Terim Fonu ve Seçil Erzan davası üzerine yazıya, son cümlesinin ardından lütfen devam edin.

Alıntı —

╔══

Günlerdir Terim Fonu ile yatıp Seçil Erzan ile kalkıyoruz. O kadar çok gündem oldu ki konu, artık ufaktan tiksinti bile geldi ama şimdi banka müfettişliği yapmış, hem ekonomi hem de hukuk tahsili almış biri olarak damarlardan da yoğun akıcı sarı kırmızı kan akıyorken şu mevzuda bir iki laf etmemek olmazdı.
Tarafları öğrendik, avukatlarını tanıdık, beyanatlarını dinledik sanki kimin fail kimin mağdur olduğuna mahkemede hakim değil de oylama ile halk karar verecekmiş gibi, ilgili olan herkesin youtube kanalları, sabah kuşağı programları ve muhalif kanalların tartışma programlarında kendi lehine kamuoyu oluşturmaya kalktığı düzende bir tek Amerika’da olduğu gibi davanın canlı yayınlanmadığı kaldı. Hal böyle olunca, kimse “devam eden bir dava süreci var, açıklama yapmak doğru olmaz” demiyorsa, o zaman bugün bizim de yasama, yürütme ve yargıda bulunma hakkımız var demektir. Haydi başlayalım.

╚══

Veri kesiti —
╔══

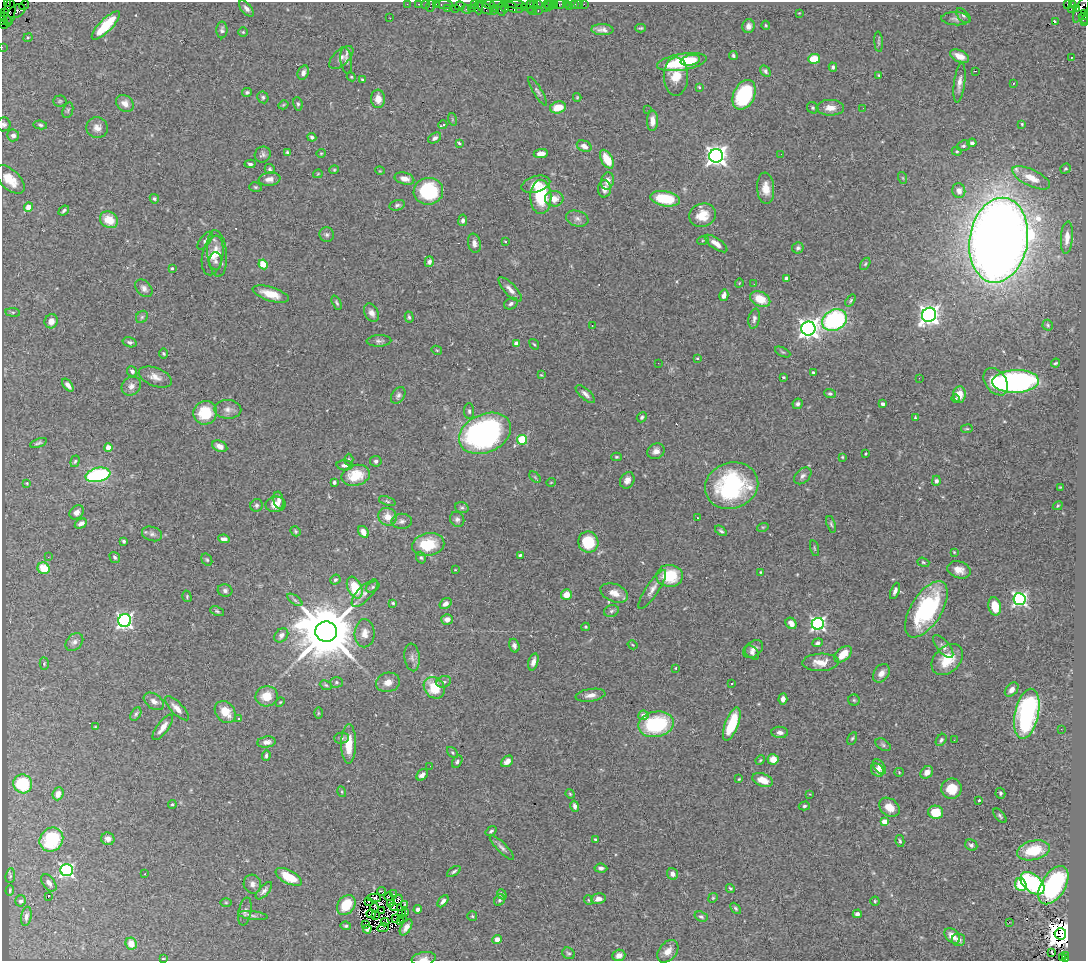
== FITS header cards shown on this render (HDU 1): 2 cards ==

╚══

Göreve yanıt —
Hikaye bu ya! 1977 yılında Tekirdağ’ın Çorlu ilçesinde Seçil isimli bir kız dünyaya gelir. Seçil vasat bir eğitim hayatının ardından jeoloji mühendisi olur, baktı mezun olduğu dalda iş güç yok, 2000 yılında 23 yaşında Çorlu’da bir Denizbank şubesinde sekreter olarak işe başlar. 2 yıl sonra gişe memuru, bir yıl sonra ise Bireysel Bankacılık Portföy Yöneticisi olur. Bu görevdeyken parası olan müşteri ile nasıl konuşulur, bu kişiler nasıl ikna edilir pratiklerini iyice geliştiren hırslı Seçil, başarı merdivenlerini üçer beşer tırmanıp geçen 10 yılın ardından 2010 yılında aynı bankada müdür olur. Hem de artık kurtlar sofrasına yani İstanbul’a adımını atmıştır. İlk şubesi Behçeşehir Şubesi olur, sadece bir yıl sonra ise Florya Şubesine müdür ataması yapılır.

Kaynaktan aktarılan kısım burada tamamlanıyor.